May 14, 2009, 4:57 pm CDT

spoiled brat

It seems to me as if Lauren enjoys playing the victim.  I thing she likes the attention she gets from saying "oh poor me".  I think mom probably spoiled her rotten and now that she is gone no one is there to give her everything.  She kept crying about her father not paying for her college.  Well BOO HOO!!!!!  I had to pay my way through college.  Not because my parents didn't love me but because they could not afford it.  She needs to grow up and take responsibility for her choices and her life and stop blaming her dad.
 
May 14, 2009, 5:31 pm CDT

aNGRY

I would like to know why Dr phil is digging at the father....... that girl had it made when it comes to school and money ......i am single mother and I put myself threw college. I went into MY OWN debt for college.....she has 5 years her parents paid everything and that is University!!! I beleive that they decided to help her with her education ...but she should have been working to help with that!!! I am just amazed at how Dr phil sat there and asked him "if he wanted to do it " yet not realizing that Lauren is taking advantage of what She actually got from her father....... she has an education ........get a job!!!!!
 
May 14, 2009, 5:36 pm CDT

Grew up without a father also

I was so moved by today's show. My father was an absent parent throughout my entire life and I do believe Dr. Phil when he says it has a tremendous negative impact on a young girl's life/development. I too made a bad choice to marry very very young. I was 16 when I met the man who was 8 years my senior. My Mother wanted to strangle me; I think she should have had the chance to watch Dr Phil's episode of May 14. Both my parents divorced when I was 7 years young. I'm single today, I have 2 wonderful teenage kids and I'm making the best life for them and myself.  I must say I was in deep therapy for approx. 5 years which has made me a better and stronger woman today!  Great show, Dr. Phil! Keep up the great work!

 
May 14, 2009, 5:40 pm CDT

Grow up!

Lauren needs to grow up! I have never seen such a whiny baby at that age. If you read between the lines, Lauren is prostituting herself because she is trying to use emotional manipulation to get her dad to give her money. She also uses her mom's death as an emotional manipulation device. Dr. Phil is so off base it's not even funny. If she were my daughter I would be pissed off too! I think that he was a dad in the same way that my husband is a dad, a provider, someone who plays with the kids sometimes, and Lauren's mom was like me and took point on raising the children.

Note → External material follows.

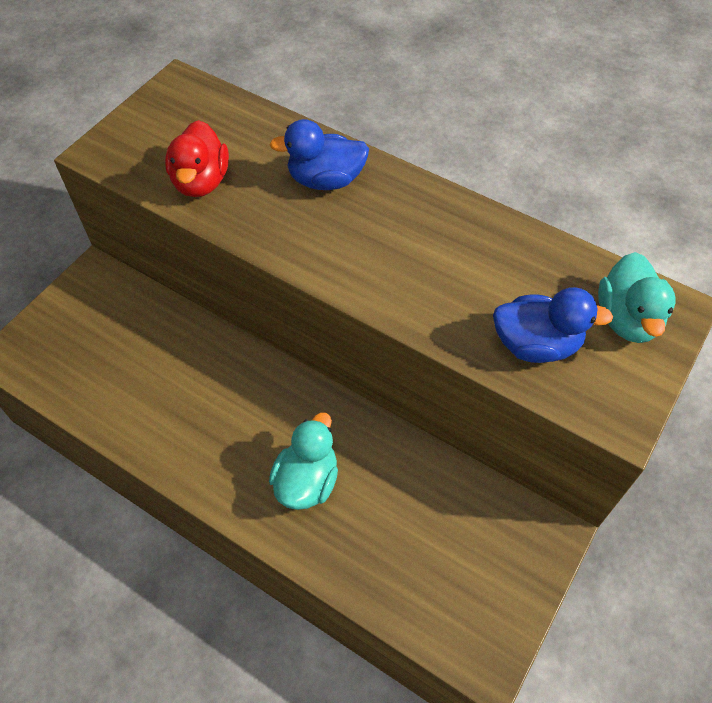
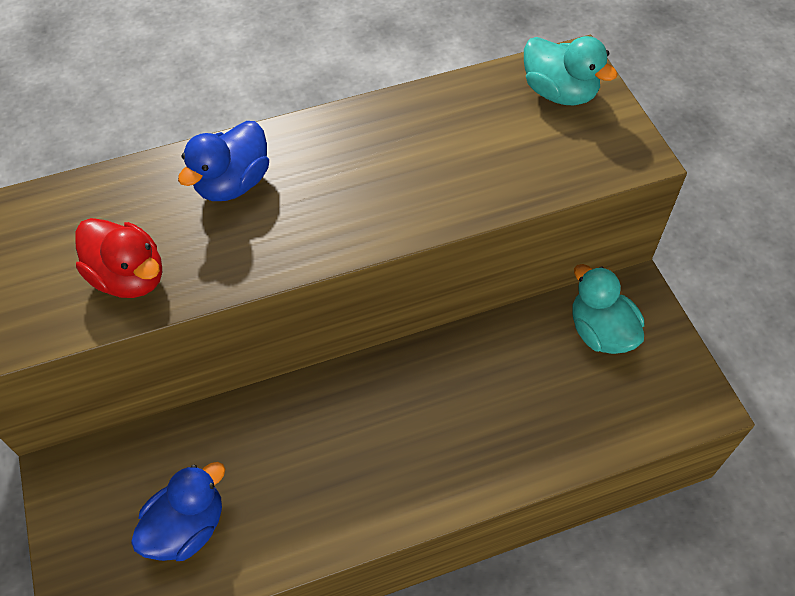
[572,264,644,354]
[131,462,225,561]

Lauren obviously expected her dad to fork over more money to compensate for her mom dying instead of turning to him iemotionaly n the way she would have turned to her mom. This is her fault for not seeing him as anything more than a paycheck, not his fault. He would have loved to have filled the void left by Lauren's mom, Lauren refused to let him and just wanted money and when he couldn't give what she wanted, Lauren labeled him a bad dad. My heart breaks for Lauren's dad and if my children ever treated their dad this way if I died, I would come back and haunt them until they knocked it off!!! I have never been so irritated at a guest as I was with Lauren, not even octo-mom! Probably just because Dr. Phil seemed to be completely on Lauren's side and I think he missed it completely. AARRRGGGHHH!!